Aux termes de l'article L. 123-19-1 du Code de l'environnement qui définit les conditions et limites dans lesquelles le principe de participation du public est applicable aux décisions des autorités publiques, autres qu’individuelles, ayant une incidence sur l'environnement lorsque celles-ci ne sont pas soumises à une procédure particulière organisant la participation du public à leur élaboration, «  (…) Ne sont pas regardées comme ayant une incidence sur l'environnement les décisions qui ont sur ce dernier un effet indirect ou non significatif (...) ».
La haute juridiction, considère que le décret attaqué, qui n'a ni pour objet ni pour effet de dispenser les travaux et opérations susceptibles d'être réalisés dans le périmètre qu'il mentionne « n'est pas, par lui-même, susceptible d'avoir une incidence directe et significative sur l'environnement » et ne devait pas être soumis à participation du public.
 Le Conseil d’État écarte enfin les moyens relatifs au principe constitutionnel selon lequel les collectivités territoriales « s'administrent librement » dans les conditions définies par la loi et les moyens invoquant le détournement de procédure et de pouvoir.

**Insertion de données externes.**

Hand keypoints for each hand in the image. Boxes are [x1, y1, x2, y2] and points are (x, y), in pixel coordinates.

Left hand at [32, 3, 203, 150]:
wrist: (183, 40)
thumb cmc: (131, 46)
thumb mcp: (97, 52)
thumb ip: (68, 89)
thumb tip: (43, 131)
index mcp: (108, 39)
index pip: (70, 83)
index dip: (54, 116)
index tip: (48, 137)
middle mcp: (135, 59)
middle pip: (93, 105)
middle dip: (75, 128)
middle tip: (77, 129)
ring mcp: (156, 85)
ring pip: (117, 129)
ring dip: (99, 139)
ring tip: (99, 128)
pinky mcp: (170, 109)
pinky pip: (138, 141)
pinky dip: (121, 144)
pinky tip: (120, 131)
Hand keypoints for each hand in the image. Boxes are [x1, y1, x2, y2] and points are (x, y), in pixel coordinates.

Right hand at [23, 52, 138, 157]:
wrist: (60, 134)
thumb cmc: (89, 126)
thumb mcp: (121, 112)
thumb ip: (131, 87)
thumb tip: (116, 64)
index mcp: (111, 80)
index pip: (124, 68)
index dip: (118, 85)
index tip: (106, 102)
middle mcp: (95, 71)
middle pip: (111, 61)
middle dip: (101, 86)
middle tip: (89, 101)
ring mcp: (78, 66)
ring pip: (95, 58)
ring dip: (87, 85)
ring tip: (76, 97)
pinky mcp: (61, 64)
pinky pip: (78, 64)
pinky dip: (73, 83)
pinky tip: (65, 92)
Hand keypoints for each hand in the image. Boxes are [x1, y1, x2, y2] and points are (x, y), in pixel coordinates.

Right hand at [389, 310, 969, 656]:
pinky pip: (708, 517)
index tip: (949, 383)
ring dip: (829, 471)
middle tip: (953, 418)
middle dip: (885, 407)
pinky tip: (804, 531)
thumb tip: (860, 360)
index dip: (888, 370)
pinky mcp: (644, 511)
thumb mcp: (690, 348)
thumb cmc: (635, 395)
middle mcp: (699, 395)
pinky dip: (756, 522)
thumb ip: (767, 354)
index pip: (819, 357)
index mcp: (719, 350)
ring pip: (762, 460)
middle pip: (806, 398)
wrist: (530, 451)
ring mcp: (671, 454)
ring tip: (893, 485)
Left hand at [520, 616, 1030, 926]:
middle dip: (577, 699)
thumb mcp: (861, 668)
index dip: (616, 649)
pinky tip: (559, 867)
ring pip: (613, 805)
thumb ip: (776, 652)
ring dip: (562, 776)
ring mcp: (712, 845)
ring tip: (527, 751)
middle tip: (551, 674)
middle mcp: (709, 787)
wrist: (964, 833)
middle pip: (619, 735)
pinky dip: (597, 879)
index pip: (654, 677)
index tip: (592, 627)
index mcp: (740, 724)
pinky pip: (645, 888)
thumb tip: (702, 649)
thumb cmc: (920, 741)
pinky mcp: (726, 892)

 La requête de l'association Réseau sortir du nucléaire est rejetée.
 
Recours pour excès de pouvoir dirigé contre l’arrêté ministériel
Se posait la question de la compétence du Conseil d’État pour statuer sur un tel acte administratif. Aux termes de l'article R. 311-1 du Code de justice administrative, la haute juridiction est notamment compétente pour connaître en premier et dernier ressort des recours dirigés contre les actes réglementaires des ministres.
Le Conseil note que l'autorisation administrative accordée, en l’occurrence par le ministre chargé de l'énergie, a pour objet d'autoriser l'exploitation d'une installation de production d'électricité et désigne non seulement le titulaire de cette autorisation mais également le mode de production et la capacité autorisée ainsi que le lieu d'implantation de l'installation. Cette décision ne présente donc pas de caractère réglementaire et n'est ainsi pas au nombre des décisions mentionnées par l'article R. 311-1 précité. Le litige relève de la compétence du tribunal administratif du territoire dans lequel se trouve la centrale dite EPR de Flamanville 3, à savoir le tribunal administratif de Caen.